Granted, there's lot of national organizing work being done via Hiphop Caucus, and work to come to a clear agenda setting advocacy etc, but i think Hiphop power lies in local artists reflecting a community, and ultimately it is an avenue to voice/create a community's existing campaigns/issues (im sure there's lots of local examples)

on a transnational example, Blue Scholars, Kiwi, Bambu did the "Stop the Killings" tour hooking up with an organization, Bayan, that does advocacy in the Philippines---now did folk vote out US officials supporting the current Philippine administration?

probably not, but was it an avenue for existing activist, community members, unaware hiphop fans to discuss how US militarism affects our homeland n ways to get involved? sure.

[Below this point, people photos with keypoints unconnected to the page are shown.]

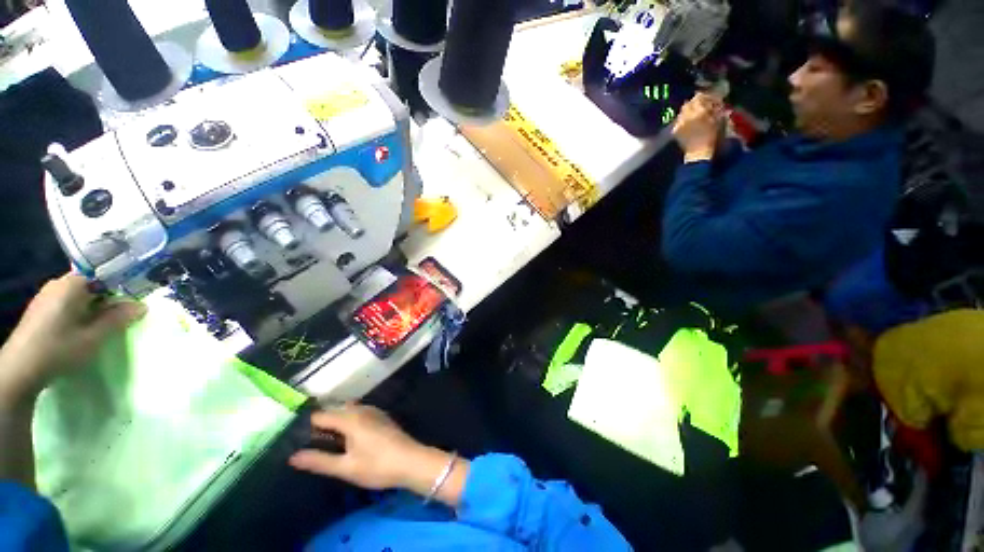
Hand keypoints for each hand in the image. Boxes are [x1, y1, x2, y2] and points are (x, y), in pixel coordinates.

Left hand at [0, 274, 145, 399]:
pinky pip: (68, 303)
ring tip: (107, 320)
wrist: (20, 370)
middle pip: (90, 284)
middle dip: (108, 295)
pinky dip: (81, 311)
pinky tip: (85, 326)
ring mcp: (47, 297)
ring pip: (79, 295)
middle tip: (125, 310)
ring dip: (95, 305)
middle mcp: (58, 284)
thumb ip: (118, 319)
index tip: (136, 294)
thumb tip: (142, 305)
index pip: (102, 274)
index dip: (120, 283)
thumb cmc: (59, 349)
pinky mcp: (42, 310)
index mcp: (71, 284)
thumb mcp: (94, 337)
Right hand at [290, 404, 461, 497]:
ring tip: (325, 442)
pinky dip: (349, 421)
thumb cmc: (377, 465)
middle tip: (309, 443)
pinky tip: (347, 438)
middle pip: (335, 410)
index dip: (307, 426)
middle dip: (321, 423)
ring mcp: (374, 412)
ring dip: (336, 421)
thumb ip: (319, 461)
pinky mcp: (381, 417)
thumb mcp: (345, 467)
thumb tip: (293, 456)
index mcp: (351, 418)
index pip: (321, 415)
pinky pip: (359, 413)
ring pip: (348, 411)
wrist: (411, 461)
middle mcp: (362, 409)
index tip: (294, 438)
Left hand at [673, 93, 725, 161]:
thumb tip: (714, 102)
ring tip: (694, 113)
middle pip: (688, 103)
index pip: (699, 97)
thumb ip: (715, 108)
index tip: (709, 97)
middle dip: (695, 102)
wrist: (698, 153)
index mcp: (698, 111)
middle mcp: (686, 115)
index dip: (704, 96)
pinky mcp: (675, 130)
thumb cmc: (711, 137)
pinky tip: (688, 121)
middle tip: (701, 104)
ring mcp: (679, 123)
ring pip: (682, 111)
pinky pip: (678, 120)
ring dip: (688, 110)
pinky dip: (683, 118)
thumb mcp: (717, 120)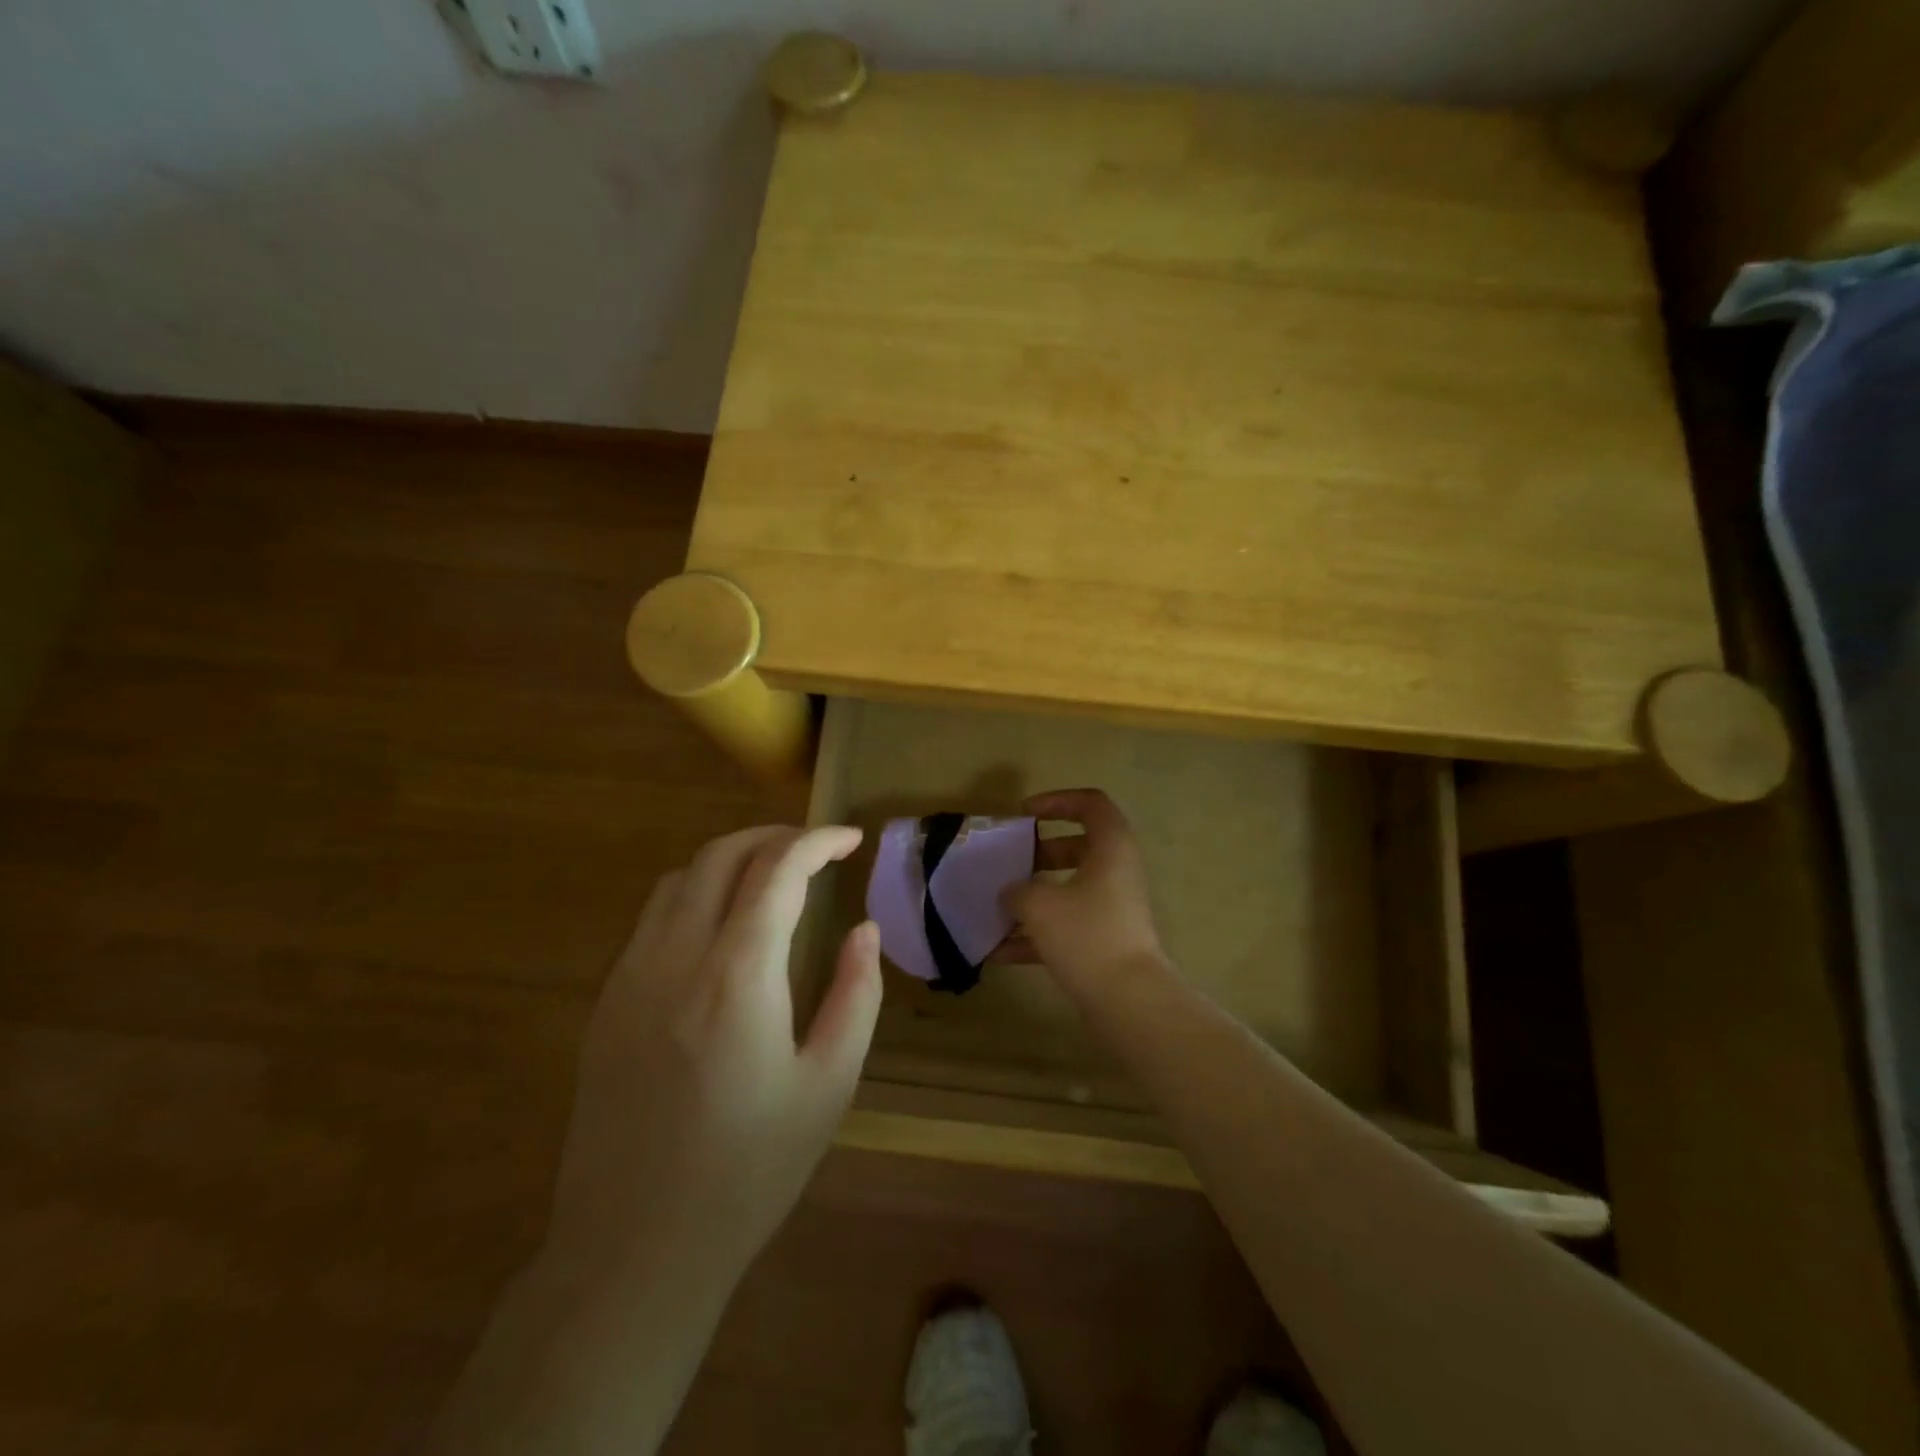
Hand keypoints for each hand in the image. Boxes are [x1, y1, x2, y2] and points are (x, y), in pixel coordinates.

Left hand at [545, 825, 880, 1283]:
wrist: (634, 1251)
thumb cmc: (748, 1170)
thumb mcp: (829, 1084)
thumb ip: (855, 994)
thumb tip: (864, 929)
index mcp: (737, 975)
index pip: (778, 870)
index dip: (818, 841)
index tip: (850, 839)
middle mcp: (676, 957)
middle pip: (720, 856)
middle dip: (773, 837)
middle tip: (815, 849)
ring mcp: (629, 977)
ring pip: (679, 879)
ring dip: (729, 861)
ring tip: (770, 878)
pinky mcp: (606, 1003)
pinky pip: (652, 919)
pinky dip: (694, 895)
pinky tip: (721, 930)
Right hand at [1001, 788, 1171, 1004]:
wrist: (1128, 1001)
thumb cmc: (1086, 935)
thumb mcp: (1040, 904)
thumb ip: (1018, 890)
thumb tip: (1012, 892)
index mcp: (1111, 849)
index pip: (1091, 804)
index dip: (1057, 801)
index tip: (1024, 816)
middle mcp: (1116, 873)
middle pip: (1078, 847)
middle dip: (1039, 854)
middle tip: (1010, 863)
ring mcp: (1113, 909)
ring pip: (1070, 889)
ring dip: (1034, 896)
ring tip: (997, 907)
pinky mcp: (1105, 942)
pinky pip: (1067, 926)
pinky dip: (1037, 934)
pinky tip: (1000, 952)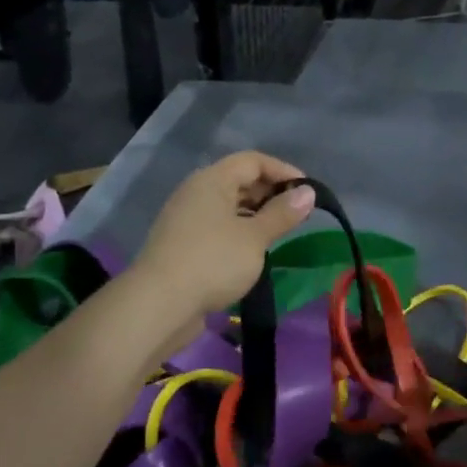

we cannot downplay the importance of culture in organizing movements just like how Vietnamese folk learned about ways to get involved in helping Katrina families through their own ethnic newspapers and church-networks

so is Hiphop political? it can be the front-end of activism. but i think it should be our own local community leadership leading a political/social/economic agenda using Hiphop as a conversation, not the ends of a political action.

Unknown said...

btw---my last comment is in no way trying to "multiculturalize" hiphop or erase the roots of the Black-experience/agenda. i see Hiphop as an avenue of an extension of the Black experience and solidarity of that struggle.

Peace & Justice.

Anonymous said...

Yo... biggup for posting this video! I remember watchin this video courtesy of Wendell Pascual & Jerel Salviejo when the project was completed. Keep holdin it down and pushin forward! peace.